Sunday, September 13, 2020

I, as a person without entity, am essentially a collection of fragments that do not fit very well together. So that’s OK.

It has been noticed that my approach to The Prophetic Imagination is not exactly unified, except in that I am relating the study by Walter Brueggemann to our contemporary world, our degenerating liberal democracy - as opposed to egalitarian democracy, which we have not achieved or much even aspired to - and the disasters in, especially the English speaking peoples and others who seem as hell bent on Pharonic-fascist-Stalinist gangster governance here and now in the modern, scientific, capitalist world.


In that I can cite words of Walter Brueggemann, certainly one of today's greatest scholars of the Jewish prophetic writings and tradition, from an interview he gave in late fall 2011 to Krista Tippett:


Ms. Tippett:  If I asked you this way: In terms of your image of God, are there metaphors that have spoken to you across time or that speak to you now that didn’t before? Are there metaphors that have come to you in your life as a human being and in your study as a scholar and your work as a preacher to be more and more meaningful?


Mr. Brueggemann:  I think they basically arise out of my continuing to look at the text. It depends on what text I’m looking at. Obviously, that is then related to what’s going on in my life that day. For example, if I take the phrase — and I can’t even remember where it is — “Let me be the apple of your eye.” That’s a very strange phrase, but what that pictures is a God who’s a big eye that looks at you caringly, treasuring you. What I imagine from that — it’s like being a little kid that’s lost in a department store, and you finally go around the corner, and there’s your mother looking at you, and you’re safe again. So I want to have God look at me that way.


I don’t want to construct the whole theology out of that phrase, but that’s enough for that day, and I’ll be given another phrase, another day like that. So that’s kind of how my mind works. It doesn’t yield a doctrinal package. It just yields a bunch of fragments that are not easily fit together. But the reason that works for me is that I am aware that I, as a person without entity, am essentially a collection of fragments that do not fit very well together. So that’s OK.


If that's OK for this foremost scholar of the literature, not only in an academic sense but in someone who really, truly believes and sees the need and necessity for presenting it as a means of understanding the terrible world we live in and a way to live.  Read or listen to the rest of the interview, I could have produced a dozen pieces on different things he says in it, I don't feel too bad about this approach I'm using.


I'll leave you with one more snip from the transcript.


Ms. Tippett: You’re naming something when you call the prophets poets. You’re naming qualities of this text, this Bible that people think they know so well, but in fact and partly because of the way these things were translated and transmitted, I don’t think I grew up realizing how much of the Bible is poetry. The reason that also matters — and that’s true of the Hebrew Bible in particular — and also this realization, which is very simple but not brought home very often, is that this was the text of Jesus. This was his scripture.

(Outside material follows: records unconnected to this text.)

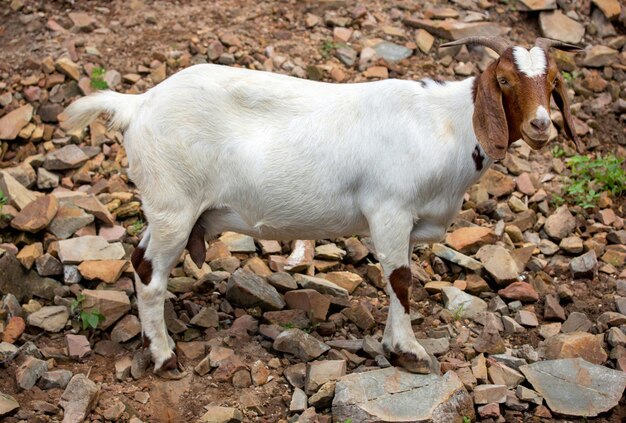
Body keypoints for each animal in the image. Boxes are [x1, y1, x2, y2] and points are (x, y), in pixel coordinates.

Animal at [62, 36, 580, 380]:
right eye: (505, 80)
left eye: (554, 80)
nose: (541, 126)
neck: (447, 124)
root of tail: (138, 105)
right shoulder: (390, 210)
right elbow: (400, 280)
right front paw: (408, 352)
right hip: (174, 203)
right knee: (152, 275)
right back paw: (165, 357)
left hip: (166, 206)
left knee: (139, 259)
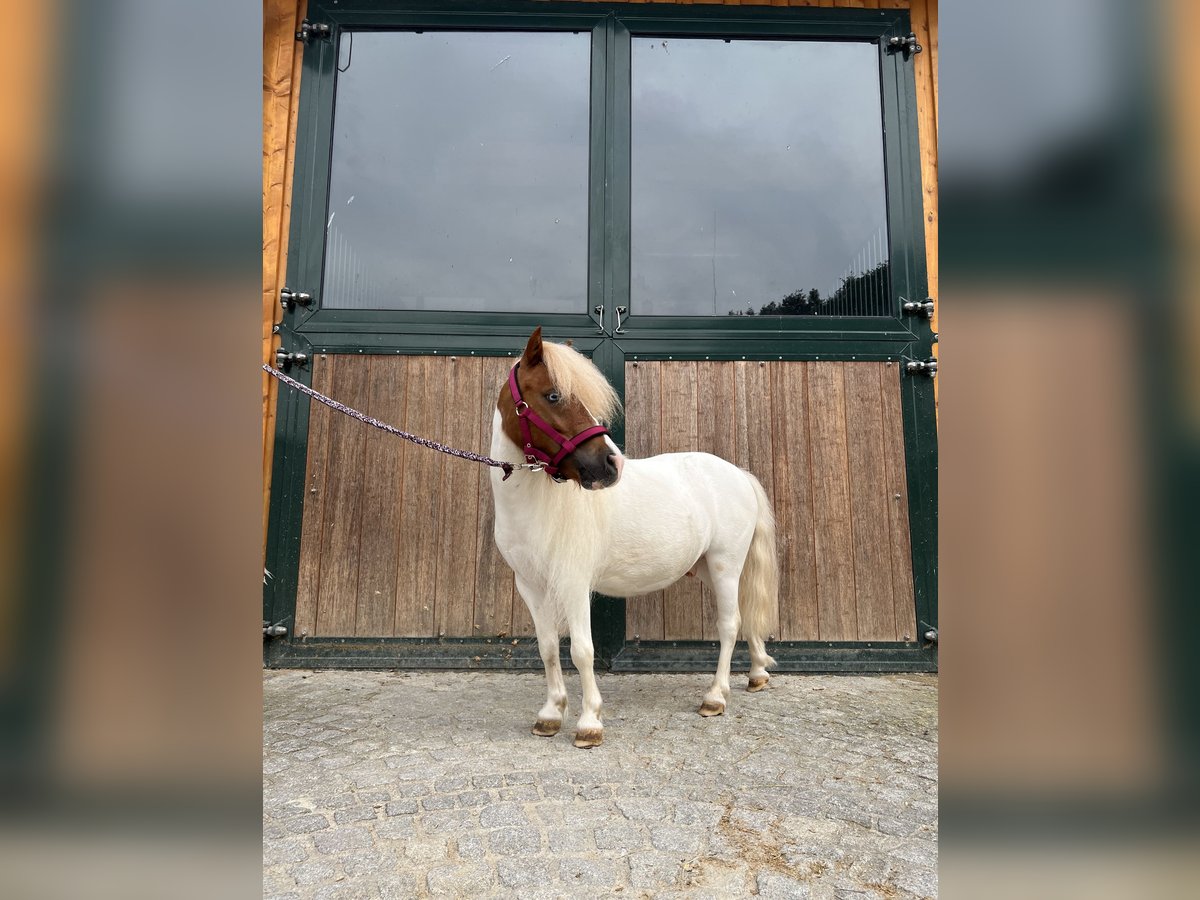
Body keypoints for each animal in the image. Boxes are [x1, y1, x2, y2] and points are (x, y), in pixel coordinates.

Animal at [492, 328, 782, 748]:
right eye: (553, 395)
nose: (610, 465)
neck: (538, 506)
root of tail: (739, 474)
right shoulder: (531, 585)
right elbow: (547, 648)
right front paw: (550, 715)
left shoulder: (574, 583)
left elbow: (582, 651)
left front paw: (589, 723)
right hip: (708, 566)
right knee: (744, 615)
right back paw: (758, 673)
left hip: (725, 565)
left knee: (730, 624)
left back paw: (715, 697)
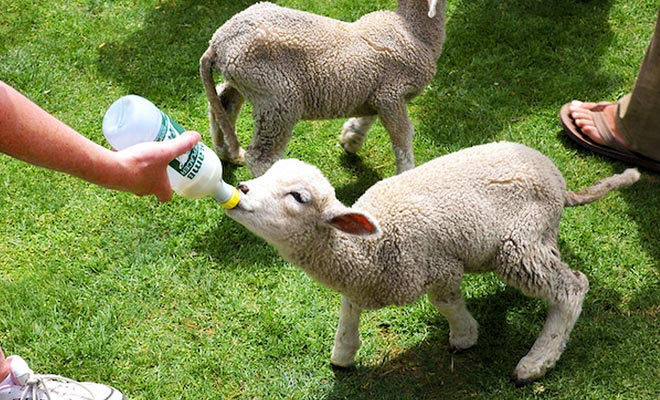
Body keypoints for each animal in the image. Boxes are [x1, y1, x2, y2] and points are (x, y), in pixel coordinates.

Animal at [200, 0, 448, 175]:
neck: (413, 31)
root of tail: (217, 43)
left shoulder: (376, 94)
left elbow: (369, 116)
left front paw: (351, 139)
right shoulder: (391, 94)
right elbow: (403, 138)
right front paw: (406, 176)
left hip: (244, 82)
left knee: (223, 104)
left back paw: (227, 152)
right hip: (277, 98)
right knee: (261, 159)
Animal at [226, 143, 640, 384]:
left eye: (298, 196)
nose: (241, 189)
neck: (373, 247)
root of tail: (557, 179)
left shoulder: (441, 265)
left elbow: (444, 302)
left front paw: (464, 336)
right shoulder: (359, 281)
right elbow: (348, 309)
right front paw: (343, 352)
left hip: (519, 243)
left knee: (573, 287)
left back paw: (537, 361)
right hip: (535, 238)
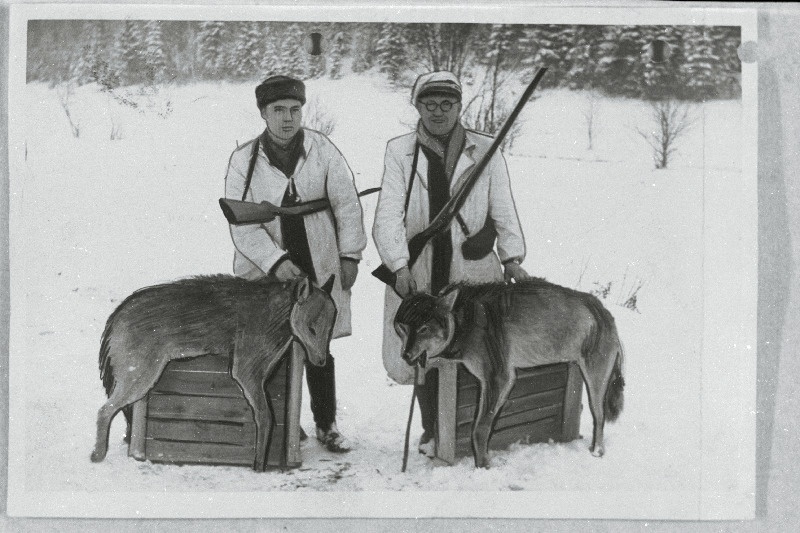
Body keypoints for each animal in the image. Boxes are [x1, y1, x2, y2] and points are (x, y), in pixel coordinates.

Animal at [394, 276, 624, 468]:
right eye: (402, 328)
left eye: (424, 329)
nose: (404, 355)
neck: (462, 321)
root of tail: (601, 309)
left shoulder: (499, 379)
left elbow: (479, 429)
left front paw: (483, 466)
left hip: (595, 382)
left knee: (599, 415)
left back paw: (597, 450)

Mr. Brueggemann: That’s right. He obviously knew it so well. But even in the more liberal theological tradition that I was raised, we only talked about the prophets as moral teachers, and there was no attention to the artistic, aesthetic quality of how they did that. But it is the only way in which you can think outside of the box. Otherwise, even liberal passion for justice just becomes another ideology, and it does not have transformative power. That’s what’s extraordinary about the poetry, that it’s so elusive that it refuses to be reduced to a formula. I think that’s a great temptation among liberals who care about justice — is to reduce it to a formula.


That's what I've found in this study of where American liberalism lost its way, where the "left" started out on a path that would lead to nowhere good. And don't get me started on conservatives and the right.  Liberalism should have avoided becoming an -ism.   I've lost faith in ideologies ever leading anywhere good.  They become more about means of identification with a club than an aid to doing justice, of practicing love.   That's how so much of "liberalism" and "leftism" became associated with consumer products of a higher end, "lifestyle" choices, educational status than they did with the very things the American liberal tradition either is about, equality, providing the destitute, the poor, the working poor with a decent life, care for the environment and our fellow sentient creatures, or it's just another -ism.